Meeting London 14th July 9.30-12pm: Register for our consultation meeting on the Zero Hours ERA reforms here.

 

We held our first Global policy group meeting last week. It is clear that there are common challenges across the APSCo regions, critically the difficulty of articulating both the value of our sector and the connection between flexible work and economic growth. This group is intended to inform our policy work globally and to enable us to collate stronger data and case studies from our global membership.

 

We also hosted a parliamentary dinner with Sonia Kumar MP, PPS to Darren Jones MP. Roundtable discussion focused on the challenges of the Employment Rights Act and skills.

 

 

Parliament, Employment Rights Act & Sector Regulation 

Employment Rights Act and Sector Regulations

Make Work Pay Consultation: Holiday Pay Compliance and Enforcement.
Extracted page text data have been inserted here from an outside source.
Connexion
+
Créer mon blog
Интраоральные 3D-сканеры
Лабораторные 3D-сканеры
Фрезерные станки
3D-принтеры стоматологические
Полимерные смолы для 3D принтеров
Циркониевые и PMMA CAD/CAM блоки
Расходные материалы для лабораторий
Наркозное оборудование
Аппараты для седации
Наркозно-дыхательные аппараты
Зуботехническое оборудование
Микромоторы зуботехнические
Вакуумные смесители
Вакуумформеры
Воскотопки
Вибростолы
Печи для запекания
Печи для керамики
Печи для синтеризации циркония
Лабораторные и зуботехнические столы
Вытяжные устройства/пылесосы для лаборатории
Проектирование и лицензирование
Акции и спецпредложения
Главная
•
This consultation is to be announced today, 30th June, seeking views on the proposed approach to enforcement of statutory holiday pay, including how the Fair Work Agency will uphold compliance and support workers and businesses.

 

The consultation will be open for the standard 12-week consultation period and APSCo UK and OutSource will be consulting with members and making a submission.

 

Parliament and Consultations

Government consultation responses: We expect a series of government consultation responses to be published in the run up to the parliamentary recess on the 16th July. These documents set out final policy decisions and plans for implementation.

 

Responses already published in the last few weeks include:

Government response to the consultation on the draft code of practice on electronic and workplace balloting for statutory union ballots. It is expected that electronic balloting for industrial action ballots, political fund / resolution ballots, union elections, and union merger ballots will come into force this summer once parliamentary approval has been received. The government intends to allow for the use of electronic and hybrid voting during recognition and derecognition ballots in 2027.

 

Government response to the consultation on protection from detriments for taking industrial action. The The government will introduce regulations that prohibit all detriments imposed for the sole or main purpose of penalising, preventing or deterring a worker from taking industrial action, rather than a specified list of detriments. This measure is expected to come into force in October 2026.

  

 

Other Announcements & Publications

 

Economic and Growth Policy

HMRC’s tax gap estimate The difference between what UK tax is expected to be paid and was actually paid – was 6.4% for the 2024 to 2025 tax year, provisional figures published on 23rd June highlighted.

 

UK Labour Market June 2026 - Office for National Statistics The official statistics continued to show a flat hiring market with a reduction in vacancies. However, members continue to report a tentatively optimistic picture, particularly in contracting sectors.

 

The Government has announced a new Public Interest Test to ensure public sector departments and officials look beyond short-term pricing to focus on long-term service quality and public value for contracts over £1 million. Read more: Ambition to end era of ‘outsourcing by default’ as government looks to bring cleaners and security staff in-house - GOV.UK

 

 

Skills: The UK Green Clean Economy has grown 15% in the last two years

The UK’s clean economy has grown 15% in the past two years bucking the stagnation seen in other sectors. As the world’s second largest cleantech ecosystem, (climate tech) London is an innovation cluster for the UK and Europe combining world-class technology companies, universities and venture investors . Ed Miliband announced the Government has secured £100 billion of clean energy investment since 2024 at the London Climate Action Week.

 

Skills England report that 33% of young learners started courses including degrees and apprenticeships on a pathway to a priority occupation in the 2023-2024 cohort. Priority sectors are those in the Industrial Strategy including construction, digital, health and social care. 1.8 million more workers are needed in these sectors by 2035.

 

Alongside this, the government has asked Skills England to review apprenticeship funding bands, to prioritise those supporting priority sectors.